[[ Source data open ]]

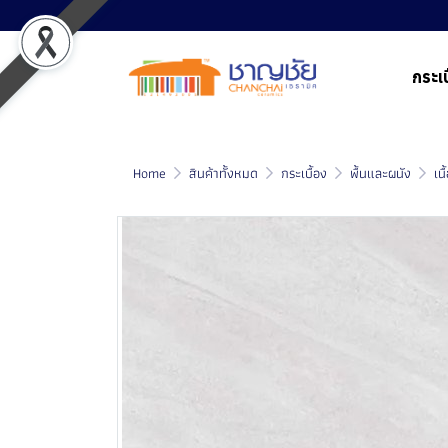
กระเบ
Home
สินค้าทั้งหมด
กระเบื้อง
พื้นและผนัง
เน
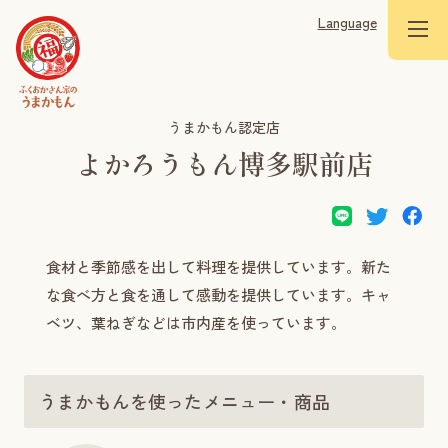
Language
うまかもん認定店
よかろうもん博多駅前店
食材と季節感を出して料理を提供しています。新た
な食べ方と食を通して感動を提供しています。キャ
ベツ、葉ねぎなどは市内産を使っています。
うまかもんを使ったメニュー・商品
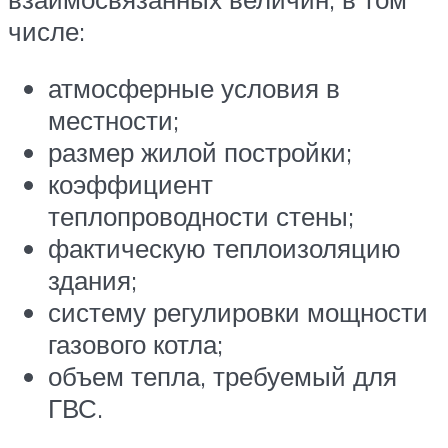
числе:
атмосферные условия в
местности;
размер жилой постройки;
коэффициент
теплопроводности стены;
фактическую теплоизоляцию
здания;
систему регулировки мощности
газового котла;
объем тепла, требуемый для
ГВС.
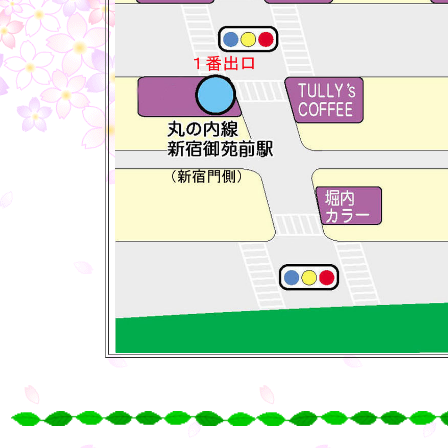
○
○
○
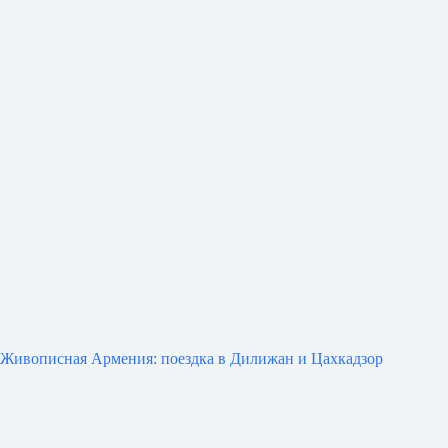
Живописная Армения: поездка в Дилижан и Цахкадзор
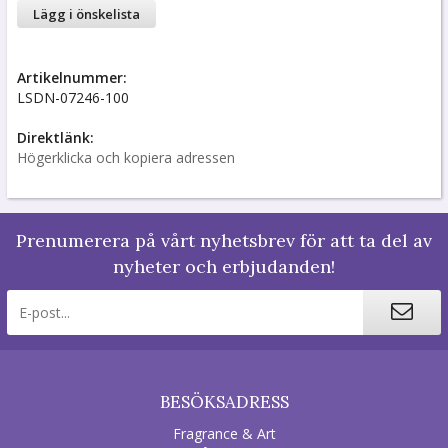
Lägg i önskelista
Artikelnummer:
LSDN-07246-100
Direktlänk:
Högerklicka och kopiera adressen
Prenumerera på vårt nyhetsbrev för att ta del av
nyheter och erbjudanden!
BESÖKSADRESS
Fragrance & Art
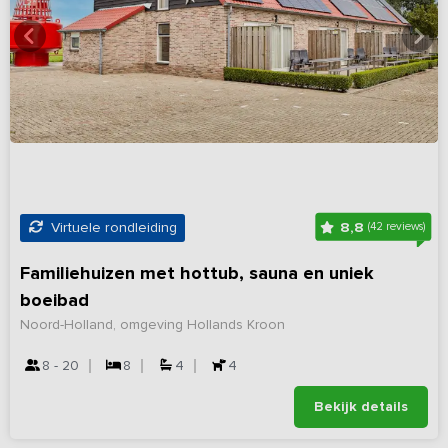
8,8
Virtuele rondleiding
(42 reviews)
Familiehuizen met hottub, sauna en uniek
boeibad
Noord-Holland, omgeving Hollands Kroon
8 - 20
8
4
4
Bekijk details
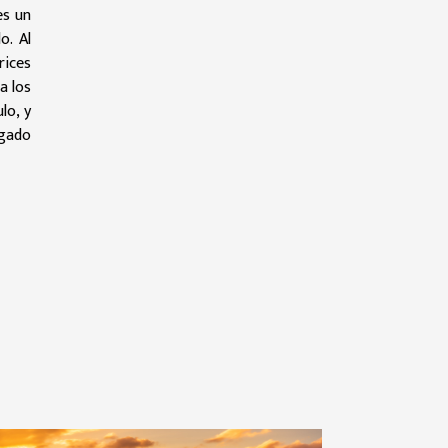
es un
o. Al
rices
a los
lo, y
egado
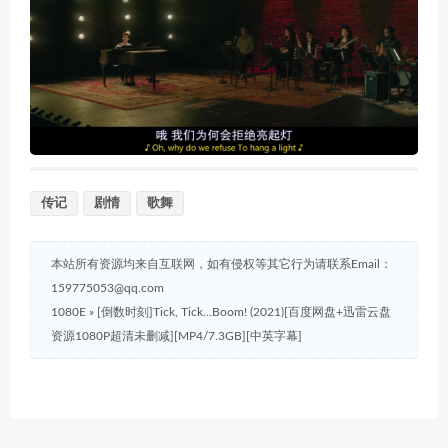
传记
剧情
歌舞
本站所有资源均来自互联网，如有侵权等其它行为请联系Email：
159775053@qq.com
1080E
»
[倒数时刻]Tick, Tick…Boom! (2021)[百度网盘+迅雷云盘
资源1080P超清未删减][MP4/7.3GB][中英字幕]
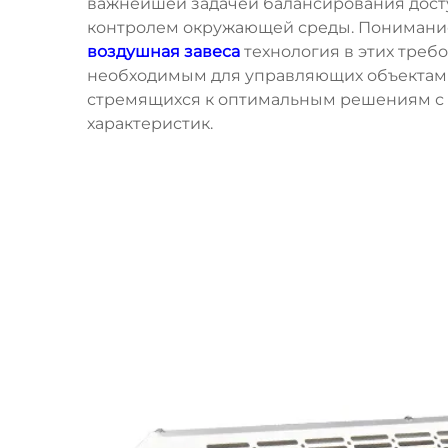
важнейшей задачей балансирования дост
контролем окружающей среды. Понимание
воздушная завеса
технология в этих треб
необходимым для управляющих объектами
стремящихся к оптимальным решениям с 
характеристик.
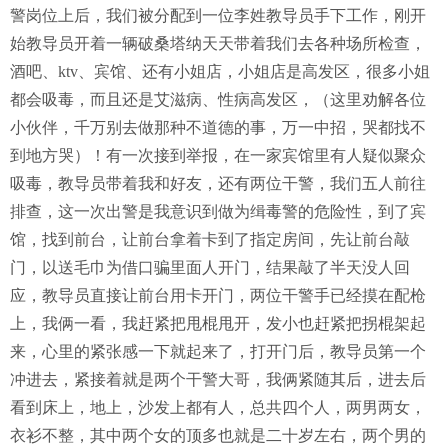
警岗位上后，我们被分配到一位李姓教导员手下工作，刚开
始教导员开着一辆破桑塔纳天天带着我们去各种场所检查，
酒吧、ktv、宾馆、还有小姐店，小姐店是高发区，很多小姐
都会吸毒，而且还是艾滋病、性病高发区，（这里劝解各位
小伙伴，千万别去做那种不道德的事，万一中招，哭都找不
到地方哭）！有一次接到举报，在一家宾馆里有人疑似聚众
吸毒，教导员带着我和好友，还有两位干警，我们五人前往
排查，这一次出警是我意识到做为缉毒警的危险性，到了宾
馆，找到前台，让前台拿着卡到了指定房间，先让前台敲
门，以送毛巾为借口骗里面人开门，结果敲了半天没人回
应，教导员直接让前台用卡开门，两位干警手已经摸在配枪
上，我俩一看，我赶紧把甩棍甩开，发小也赶紧把拐棍架起
来，心里的紧张感一下就起来了，打开门后，教导员第一个
冲进去，紧接着就是两个干警大哥，我俩紧随其后，进去后
看到床上，地上，沙发上都有人，总共四个人，两男两女，
衣衫不整，其中两个女的顶多也就是二十岁左右，两个男的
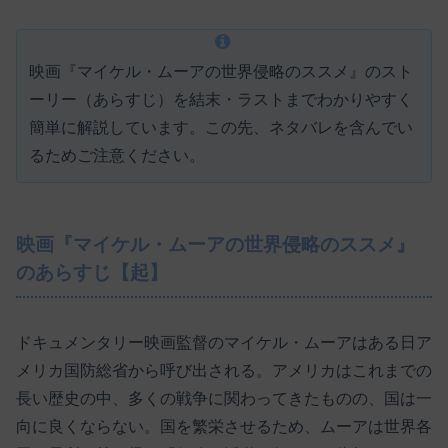
映画『マイケル・ムーアの世界侵略のススメ』のスト
ーリー（あらすじ）を結末・ラストまでわかりやすく
簡単に解説しています。この先、ネタバレを含んでい
るためご注意ください。
映画『マイケル・ムーアの世界侵略のススメ』
のあらすじ【起】
ドキュメンタリー映画監督のマイケル・ムーアはある日ア
メリカ国防総省から呼び出される。アメリカはこれまでの
長い歴史の中、多くの戦争に関わってきたものの、国は一
向に良くならない。国を繁栄させるため、ムーアは世界各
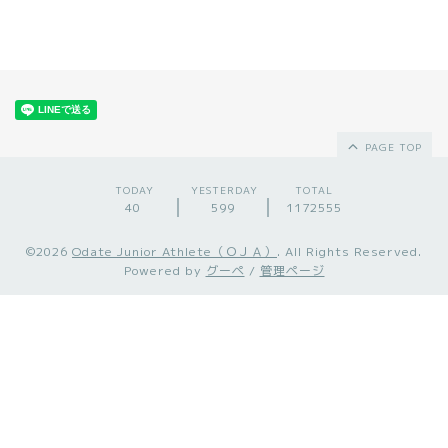
PAGE TOP
TODAY
YESTERDAY
TOTAL
40
599
1172555
©2026
Odate Junior Athlete（ＯＪＡ）
. All Rights Reserved.
Powered by
グーペ
/
管理ページ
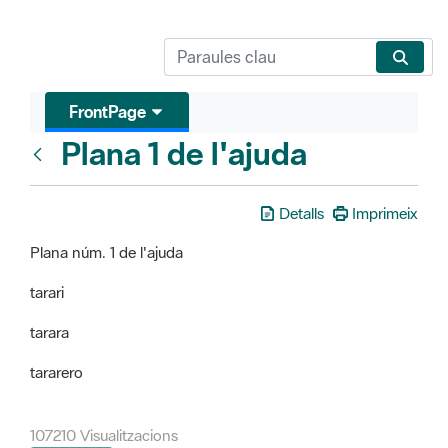
FrontPage
Plana 1 de l'ajuda
FrontPage
Detalls
Imprimeix
Plana núm. 1 de l'ajuda
tarari
tarara
tararero
107210 Visualitzacions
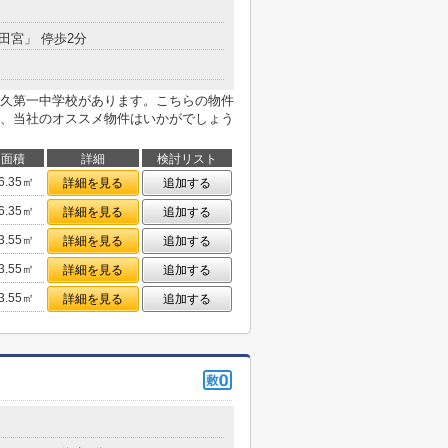
北田宮」 停歩2分
牛久第一中学校があります。こちらの物件
、当社のオススメ物件はいかがでしょう
面積
詳細
検討リスト
6.35㎡
詳細を見る
追加する
6.35㎡
詳細を見る
追加する
3.55㎡
詳細を見る
追加する
3.55㎡
詳細を見る
追加する
3.55㎡
詳細を見る
追加する
６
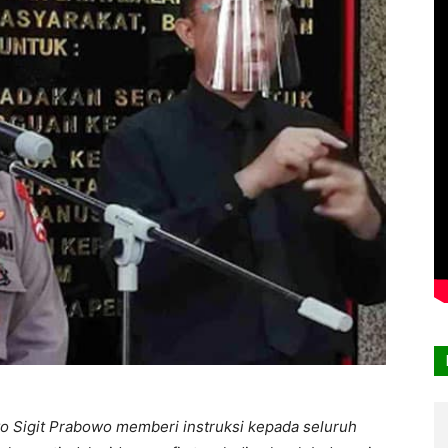
yo Sigit Prabowo memberi instruksi kepada seluruh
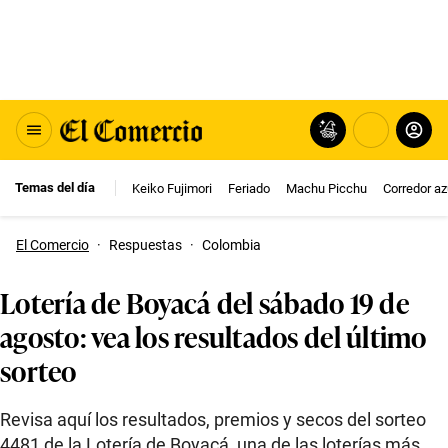
Temas del día
Keiko Fujimori
Feriado
Machu Picchu
Corredor az
El Comercio
·
Respuestas
·
Colombia
Lotería de Boyacá del sábado 19 de
agosto: vea los resultados del último
sorteo
Revisa aquí los resultados, premios y secos del sorteo
4481 de la Lotería de Boyacá, una de las loterías más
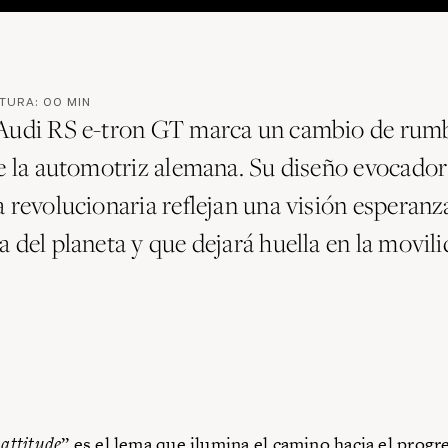
CTURA:
00
MIN
Audi RS e-tron GT marca un cambio de rumb
de la automotriz alemana. Su diseño evocador
a revolucionaria reflejan una visión esperanz
 del planeta y que dejará huella en la movil
 attitude
” es el lema que ilumina el camino hacia el progr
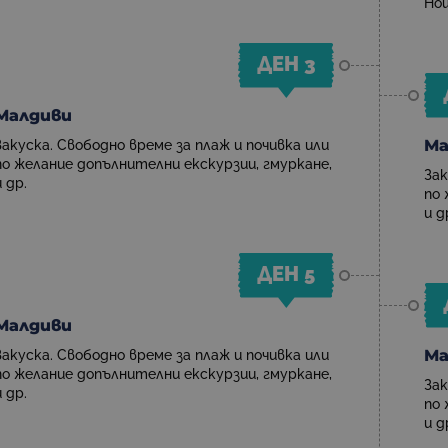
Но
ДЕН 3
Малдиви
Ма
Закуска. Свободно време за плаж и почивка или
по желание допълнителни екскурзии, гмуркане,
Зак
и др.
по 
и д
ДЕН 5
Малдиви
Ма
Закуска. Свободно време за плаж и почивка или
по желание допълнителни екскурзии, гмуркане,
Зак
и др.
по 
и д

[[ Source data closed ]]

**Assignment:** Please edit the extracted text from every item above so that "FrontPage" becomes "Home Page" wherever it occurs, keeping the rest unchanged. Leave the pictures out of your answer.

**Answer to the exercise:**
กระเบ
Home
สินค้าทั้งหมด
กระเบื้อง
พื้นและผนัง
เน
Language
うまかもん認定店
よかろうもん博多駅前店
食材と季節感を出して料理を提供しています。新た
な食べ方と食を通して感動を提供しています。キャ
ベツ、葉ねぎなどは市内産を使っています。
うまかもんを使ったメニュー・商品
числе:
атмосферные условия в
местности;
размер жилой постройки;
коэффициент
теплопроводности стены;
фактическую теплоизоляцию
здания;
систему регулировки мощности
газового котла;
объем тепла, требуемый для
ГВС.
○
○
○
Живописная Армения: поездка в Дилижан и Цахкадзор
Lägg i önskelista
Artikelnummer:
LSDN-07246-100
Direktlänk:
Högerklicka och kopiera adressen
Prenumerera på vårt nyhetsbrev för att ta del av
nyheter och erbjudanden!
BESÖKSADRESS
Fragrance & Art
8,8
Virtuele rondleiding
(42 reviews)
Familiehuizen met hottub, sauna en uniek
boeibad
Noord-Holland, omgeving Hollands Kroon
8 - 20
8
4
4
Bekijk details
es un
o. Al
rices
a los
lo, y
egado
传记
剧情
歌舞
本站所有资源均来自互联网，如有侵权等其它行为请联系Email：
159775053@qq.com
1080E
»
[倒数时刻]Tick, Tick…Boom! (2021)[百度网盘+迅雷云盘
资源1080P超清未删减][MP4/7.3GB][中英字幕]
важнейшей задачей балансирования дост
контролем окружающей среды. Понимание
воздушная завеса
технология в этих треб
необходимым для управляющих объектами
стремящихся к оптимальным решениям с 
характеристик.
警岗位上后，我们被分配到一位李姓教导员手下工作，刚开
始教导员开着一辆破桑塔纳天天带着我们去各种场所检查，
酒吧、ktv、宾馆、还有小姐店，小姐店是高发区，很多小姐
都会吸毒，而且还是艾滋病、性病高发区，（这里劝解各位
小伙伴，千万别去做那种不道德的事，万一中招，哭都找不
到地方哭）！有一次接到举报，在一家宾馆里有人疑似聚众
吸毒，教导员带着我和好友，还有两位干警，我们五人前往
排查，这一次出警是我意识到做为缉毒警的危险性，到了宾
馆，找到前台，让前台拿着卡到了指定房间，先让前台敲
门，以送毛巾为借口骗里面人开门，结果敲了半天没人回
应，教导员直接让前台用卡开门，两位干警手已经摸在配枪
上，我俩一看，我赶紧把甩棍甩开，发小也赶紧把拐棍架起
来，心里的紧张感一下就起来了，打开门后，教导员第一个
冲进去，紧接着就是两个干警大哥，我俩紧随其后，进去后
看到床上，地上，沙发上都有人，总共四个人，两男两女，
衣衫不整，其中两个女的顶多也就是二十岁左右，两个男的
映画『マイケル・ムーアの世界侵略のススメ』のスト
ーリー（あらすじ）を結末・ラストまでわかりやすく
簡単に解説しています。この先、ネタバレを含んでい
るためご注意ください。
映画『マイケル・ムーアの世界侵略のススメ』
のあらすじ【起】
ドキュメンタリー映画監督のマイケル・ムーアはある日ア
メリカ国防総省から呼び出される。アメリカはこれまでの
長い歴史の中、多くの戦争に関わってきたものの、国は一
向に良くならない。国を繁栄させるため、ムーアは世界各
PAGE TOP
TODAY
YESTERDAY
TOTAL
40
599
1172555
©2026
Odate Junior Athlete（ＯＪＡ）
. All Rights Reserved.
Powered by
グーペ
/
管理ページ
Home Page
Plana 1 de l'ajuda
Home Page
Detalls
Imprimeix
Plana núm. 1 de l'ajuda
tarari
tarara
tararero
107210 Visualitzacions
北田宮」 停歩2分
牛久第一中学校があります。こちらの物件
、当社のオススメ物件はいかがでしょう
面積
詳細
検討リスト
6.35㎡
詳細を見る
追加する
6.35㎡
詳細を見る
追加する
3.55㎡
詳細を見る
追加する
3.55㎡
詳細を見る
追加する
3.55㎡
詳細を見る
追加する
６
yo Sigit Prabowo memberi instruksi kepada seluruh
Temas del día
Keiko Fujimori
Feriado
Machu Picchu
Corredor az
El Comercio
·
Respuestas
·
Colombia
Lotería de Boyacá del sábado 19 de
agosto: vea los resultados del último
sorteo
Revisa aquí los resultados, premios y secos del sorteo
4481 de la Lotería de Boyacá, una de las loterías más
CTURA:
00
MIN
Audi RS e-tron GT marca un cambio de rumb
de la automotriz alemana. Su diseño evocador
a revolucionaria reflejan una visión esperanz
 del planeta y que dejará huella en la movil
 attitude
” es el lema que ilumina el camino hacia el progr
Но
ДЕН 3
Малдиви
Ма
Закуска. Свободно време за плаж и почивка или
по желание допълнителни екскурзии, гмуркане,
Зак
и др.
по 
и д
ДЕН 5
Малдиви
Ма
Закуска. Свободно време за плаж и почивка или
по желание допълнителни екскурзии, гмуркане,
Зак
и др.
по 
и д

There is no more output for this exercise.